GEELONG is confident the AFL will change the revenue sharing formula used next year as the Cats prepare to contribute $390,000 to the equalisation fund in 2016.
The AFL is currently reviewing the League's competitive balance framework, speaking to all stakeholders as it prepares an investment model for the next broadcast rights cycle from 2017-2021.
The Cats have made it clear they were not happy about having to contribute $300,000 in 2015 despite recording a $3.3m loss, while financially strong clubs such as Collingwood, Hawthorn and West Coast had their contribution capped at $500,000.
Cats president Colin Carter told members at the club's AGM last Thursday he thought "the formula's days were numbered".
"[The] AFL is starting to realise that this tax is poorly designed," Carter said.
However, a decision is yet to be made as the AFL works its way through the consultation process.
Carter argues clubs such as Geelong make a much larger contribution than the power clubs when it is measured as a proportion of turnover.
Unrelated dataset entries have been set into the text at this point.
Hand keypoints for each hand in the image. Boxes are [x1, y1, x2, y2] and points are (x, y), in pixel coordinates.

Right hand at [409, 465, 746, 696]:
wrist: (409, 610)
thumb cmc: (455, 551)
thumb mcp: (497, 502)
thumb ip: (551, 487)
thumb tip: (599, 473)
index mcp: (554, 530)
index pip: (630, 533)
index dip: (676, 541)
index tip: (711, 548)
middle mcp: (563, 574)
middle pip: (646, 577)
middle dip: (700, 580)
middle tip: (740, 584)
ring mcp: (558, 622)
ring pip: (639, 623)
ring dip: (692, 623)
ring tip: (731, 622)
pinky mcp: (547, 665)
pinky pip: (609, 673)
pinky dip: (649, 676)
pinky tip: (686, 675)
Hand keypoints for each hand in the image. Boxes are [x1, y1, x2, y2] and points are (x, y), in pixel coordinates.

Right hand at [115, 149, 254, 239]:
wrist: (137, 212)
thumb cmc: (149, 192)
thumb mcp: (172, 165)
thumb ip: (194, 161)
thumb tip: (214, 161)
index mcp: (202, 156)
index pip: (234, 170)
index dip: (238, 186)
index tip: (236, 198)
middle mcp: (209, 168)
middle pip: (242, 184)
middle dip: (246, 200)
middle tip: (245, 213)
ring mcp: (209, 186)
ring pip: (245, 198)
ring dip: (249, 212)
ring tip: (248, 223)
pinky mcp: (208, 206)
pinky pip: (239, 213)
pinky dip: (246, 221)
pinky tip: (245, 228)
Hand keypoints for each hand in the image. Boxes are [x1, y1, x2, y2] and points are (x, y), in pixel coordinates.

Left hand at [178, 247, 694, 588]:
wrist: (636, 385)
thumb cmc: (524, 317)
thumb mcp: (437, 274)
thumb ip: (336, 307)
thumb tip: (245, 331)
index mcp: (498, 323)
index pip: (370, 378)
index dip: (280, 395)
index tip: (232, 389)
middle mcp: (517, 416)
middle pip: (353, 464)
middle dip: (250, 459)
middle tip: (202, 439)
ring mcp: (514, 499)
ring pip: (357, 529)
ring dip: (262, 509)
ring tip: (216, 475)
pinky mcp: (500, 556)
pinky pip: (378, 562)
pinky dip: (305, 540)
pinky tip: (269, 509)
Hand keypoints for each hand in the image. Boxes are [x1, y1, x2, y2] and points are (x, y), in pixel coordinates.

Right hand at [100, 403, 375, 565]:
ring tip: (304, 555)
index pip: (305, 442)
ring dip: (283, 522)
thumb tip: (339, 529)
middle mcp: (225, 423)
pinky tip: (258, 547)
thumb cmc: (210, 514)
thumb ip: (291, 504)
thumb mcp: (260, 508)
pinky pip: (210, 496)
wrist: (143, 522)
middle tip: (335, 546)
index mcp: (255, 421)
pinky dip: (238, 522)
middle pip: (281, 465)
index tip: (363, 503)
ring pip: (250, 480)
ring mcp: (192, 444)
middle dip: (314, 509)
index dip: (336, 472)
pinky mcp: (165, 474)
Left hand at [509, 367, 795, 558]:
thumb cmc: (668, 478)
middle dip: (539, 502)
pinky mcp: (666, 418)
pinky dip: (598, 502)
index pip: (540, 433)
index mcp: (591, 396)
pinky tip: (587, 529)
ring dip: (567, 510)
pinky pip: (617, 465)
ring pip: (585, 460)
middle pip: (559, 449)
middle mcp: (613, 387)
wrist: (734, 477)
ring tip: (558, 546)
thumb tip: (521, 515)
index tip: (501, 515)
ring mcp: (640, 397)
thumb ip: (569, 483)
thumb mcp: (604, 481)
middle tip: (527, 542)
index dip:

Cats CEO Brian Cook said he was encouraged by the AFL's position on the matter.
"[The] first year of the AFL's new profit sharing equalisation policy saw the club contribute $300k to the fund in 2015. Unfortunately this increases to 390k this year, however, we are heartened by the AFL's current position to review this entire formula during the football season," Cook said.
Geelong cut costs last year as it became clear in May it would fall short of revenue projections, and it recorded a loss of $3.3m.
The club has eight home games at Simonds Stadium but will have a reduced capacity because of the redevelopment of the ground.
The Cats are planning to raise funds from supporters of high net worth to finance the $5m contribution it needs to make to the $90m stage-four project which will make the stadium even more suitable for hosting other sports such as BBL and A-League games.
The Cats have also reached agreement with Deakin University to have access to a training facility at Waurn Ponds.